Belge alıntısı
30 Ağustos 2012 Perşembe

Büyütme!

Metroya binmemekle hata etmiştim ve yol gözümde çoktan çoluk çocuğa karışmıştı. Neyseki elimdeki paslı demiri misafirlikten eden boş bi koltuğa 2 kadını görmezden gelerek atlamıştım. Ağustosta olmaması gereken esintiler, neodorant adını verdiğim ter kokusunda kaybolmus esansları burnuma çalıyordu. Maç günleri toplu taşıma araçlarını kullanmamak konusunda kendime verdiğim sözü yine tutmadığımı çubuklunun ruhuyla değil kokusuyla anımsadım. Anne kucağında yolculuk yapmaya alışık bi çocuk yine yerinde duramıyo, pembe terliklerini seri hareketlerle sağ bacağıma vuruyordu. Allahtan pencere kenarındaydım. Tozlu camın izin verdiği kadarıyla istanbul trafiğine müşkülpesent bakışlar atıyordum. Küçücük bir susamla bir saray yapılabileceğini gördüm sonra. Bi an duraksadım istanbul trafiğiyle birlikte. Daha önce sokak yaptıklarını da görmüştüm, niye saşırdım ki şimdi diye söylendim kendi kendime. Her şeyi yapıyolardı ki artık. Her şeyi büyütebiliyolardı. Hatta şehri o kadar büyütmüşlerdi ki ay’ı görmek imkansızdı. Dünyanın başka neresinde vardır böyle bi manzara diye merak ettim! Ben merak ededurayım yol kendine gelmiş, açılmıştı. Uykusunu almış olmanın verdiği enerjiyle akıyordu. Benim uykum gelmişti bu sefer de. Başta gözümde büyüyen yol bitiyordu artık. İnmek üzereyken "onlar büyütür de sen büyütme, büyü" dedim. Esnerken bir damla düştü beni çağıran uykudan. Uyandım.

Veri listesi
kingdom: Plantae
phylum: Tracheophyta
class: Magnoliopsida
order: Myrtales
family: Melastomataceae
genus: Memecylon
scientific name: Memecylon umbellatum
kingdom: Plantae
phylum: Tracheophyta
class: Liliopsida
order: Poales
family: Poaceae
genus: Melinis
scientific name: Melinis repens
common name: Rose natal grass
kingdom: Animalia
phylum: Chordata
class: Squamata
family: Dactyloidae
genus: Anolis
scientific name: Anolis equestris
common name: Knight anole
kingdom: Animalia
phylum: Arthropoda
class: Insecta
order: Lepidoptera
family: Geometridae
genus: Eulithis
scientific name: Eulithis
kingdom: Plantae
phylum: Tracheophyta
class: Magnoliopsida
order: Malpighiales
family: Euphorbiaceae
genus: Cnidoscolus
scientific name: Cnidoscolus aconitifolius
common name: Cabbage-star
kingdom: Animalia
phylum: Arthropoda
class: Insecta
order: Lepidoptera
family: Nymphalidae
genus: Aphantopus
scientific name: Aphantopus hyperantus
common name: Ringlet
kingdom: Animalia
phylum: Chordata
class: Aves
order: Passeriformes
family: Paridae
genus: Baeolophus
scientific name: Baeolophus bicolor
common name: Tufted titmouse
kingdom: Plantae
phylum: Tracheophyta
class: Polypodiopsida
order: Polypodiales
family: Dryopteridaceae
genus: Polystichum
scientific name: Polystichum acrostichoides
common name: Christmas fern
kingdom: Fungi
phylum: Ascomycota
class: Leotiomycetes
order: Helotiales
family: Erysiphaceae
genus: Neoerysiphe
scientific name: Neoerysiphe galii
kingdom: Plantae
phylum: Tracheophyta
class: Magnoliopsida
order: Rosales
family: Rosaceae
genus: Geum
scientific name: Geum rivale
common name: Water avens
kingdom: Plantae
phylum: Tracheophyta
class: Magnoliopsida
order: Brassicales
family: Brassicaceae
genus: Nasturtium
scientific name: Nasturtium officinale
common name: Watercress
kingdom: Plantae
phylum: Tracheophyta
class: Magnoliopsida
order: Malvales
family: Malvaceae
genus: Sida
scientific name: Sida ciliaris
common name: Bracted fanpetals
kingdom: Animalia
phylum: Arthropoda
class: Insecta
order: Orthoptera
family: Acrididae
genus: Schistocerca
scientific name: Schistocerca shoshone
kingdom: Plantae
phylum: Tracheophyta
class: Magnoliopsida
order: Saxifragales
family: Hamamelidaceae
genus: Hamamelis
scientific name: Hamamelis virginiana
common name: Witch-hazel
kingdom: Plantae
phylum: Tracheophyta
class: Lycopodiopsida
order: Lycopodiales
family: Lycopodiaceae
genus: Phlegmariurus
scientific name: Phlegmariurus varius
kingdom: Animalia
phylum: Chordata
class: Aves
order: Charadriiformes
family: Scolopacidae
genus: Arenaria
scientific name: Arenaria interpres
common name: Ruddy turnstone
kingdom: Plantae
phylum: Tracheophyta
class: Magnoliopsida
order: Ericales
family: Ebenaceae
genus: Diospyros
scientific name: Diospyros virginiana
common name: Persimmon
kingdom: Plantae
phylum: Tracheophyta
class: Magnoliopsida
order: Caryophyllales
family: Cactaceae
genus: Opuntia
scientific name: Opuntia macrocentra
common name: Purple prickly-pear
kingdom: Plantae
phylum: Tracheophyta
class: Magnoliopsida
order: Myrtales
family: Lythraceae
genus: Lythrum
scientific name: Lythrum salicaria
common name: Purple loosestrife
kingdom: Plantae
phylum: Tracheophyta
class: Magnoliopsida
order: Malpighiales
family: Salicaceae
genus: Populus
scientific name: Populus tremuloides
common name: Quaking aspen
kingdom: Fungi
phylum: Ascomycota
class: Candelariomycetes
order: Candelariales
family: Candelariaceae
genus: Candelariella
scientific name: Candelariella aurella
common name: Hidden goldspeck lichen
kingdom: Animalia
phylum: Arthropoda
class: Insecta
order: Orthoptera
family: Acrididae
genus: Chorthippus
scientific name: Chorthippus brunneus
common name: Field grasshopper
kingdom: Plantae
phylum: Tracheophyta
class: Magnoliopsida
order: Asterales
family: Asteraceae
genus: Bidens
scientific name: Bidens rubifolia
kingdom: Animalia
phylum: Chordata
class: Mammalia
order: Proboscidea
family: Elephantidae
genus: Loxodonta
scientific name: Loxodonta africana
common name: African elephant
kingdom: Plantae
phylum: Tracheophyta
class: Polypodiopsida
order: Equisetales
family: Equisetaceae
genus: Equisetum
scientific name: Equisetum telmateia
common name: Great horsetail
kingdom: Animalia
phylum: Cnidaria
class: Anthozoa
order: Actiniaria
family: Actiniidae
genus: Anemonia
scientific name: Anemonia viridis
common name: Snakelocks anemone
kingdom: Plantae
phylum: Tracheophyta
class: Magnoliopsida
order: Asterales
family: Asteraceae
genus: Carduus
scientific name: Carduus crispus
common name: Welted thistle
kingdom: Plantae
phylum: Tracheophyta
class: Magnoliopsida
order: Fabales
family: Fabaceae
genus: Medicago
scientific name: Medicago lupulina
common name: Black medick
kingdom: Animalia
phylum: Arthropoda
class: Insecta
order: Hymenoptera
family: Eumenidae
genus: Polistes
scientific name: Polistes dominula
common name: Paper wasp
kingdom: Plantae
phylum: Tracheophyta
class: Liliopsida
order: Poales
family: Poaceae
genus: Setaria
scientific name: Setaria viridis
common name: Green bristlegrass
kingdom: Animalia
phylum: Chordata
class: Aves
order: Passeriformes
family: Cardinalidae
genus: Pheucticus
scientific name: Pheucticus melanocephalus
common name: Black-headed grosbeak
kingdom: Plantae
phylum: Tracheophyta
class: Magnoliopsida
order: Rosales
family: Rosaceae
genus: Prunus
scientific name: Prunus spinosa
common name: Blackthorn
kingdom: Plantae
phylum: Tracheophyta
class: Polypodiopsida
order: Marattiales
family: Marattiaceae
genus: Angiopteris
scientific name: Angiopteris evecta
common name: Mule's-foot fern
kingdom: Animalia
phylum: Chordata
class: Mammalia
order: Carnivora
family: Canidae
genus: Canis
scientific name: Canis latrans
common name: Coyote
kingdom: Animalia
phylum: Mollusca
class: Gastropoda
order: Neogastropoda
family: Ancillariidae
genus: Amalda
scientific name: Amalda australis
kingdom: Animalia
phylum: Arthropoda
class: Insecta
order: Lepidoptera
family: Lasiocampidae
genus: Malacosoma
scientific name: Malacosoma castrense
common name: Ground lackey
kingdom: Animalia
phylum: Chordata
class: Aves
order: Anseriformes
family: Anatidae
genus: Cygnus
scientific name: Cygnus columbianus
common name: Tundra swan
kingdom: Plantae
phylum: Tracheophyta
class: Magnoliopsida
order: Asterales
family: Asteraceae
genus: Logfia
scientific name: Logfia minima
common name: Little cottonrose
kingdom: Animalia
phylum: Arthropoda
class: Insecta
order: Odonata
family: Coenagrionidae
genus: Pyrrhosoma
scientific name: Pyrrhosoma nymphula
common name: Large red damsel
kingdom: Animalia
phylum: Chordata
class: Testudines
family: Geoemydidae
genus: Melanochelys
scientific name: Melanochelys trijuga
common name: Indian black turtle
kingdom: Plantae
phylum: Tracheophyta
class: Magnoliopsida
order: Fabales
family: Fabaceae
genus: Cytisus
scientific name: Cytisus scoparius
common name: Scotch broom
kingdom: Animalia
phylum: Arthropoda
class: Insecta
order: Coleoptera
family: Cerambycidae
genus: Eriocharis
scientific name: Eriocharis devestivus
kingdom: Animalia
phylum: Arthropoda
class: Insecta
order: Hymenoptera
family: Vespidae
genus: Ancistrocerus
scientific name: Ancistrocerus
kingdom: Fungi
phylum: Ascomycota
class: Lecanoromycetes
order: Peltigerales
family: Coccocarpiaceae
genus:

Görevin gerekleri
"Büyütme!" başlıklı yazıda anne kucağındaki çocuk anlatıcının sağ bacağına neyle vuruyordu?

Sonuç aşağıda
Pembe terlikleriyle.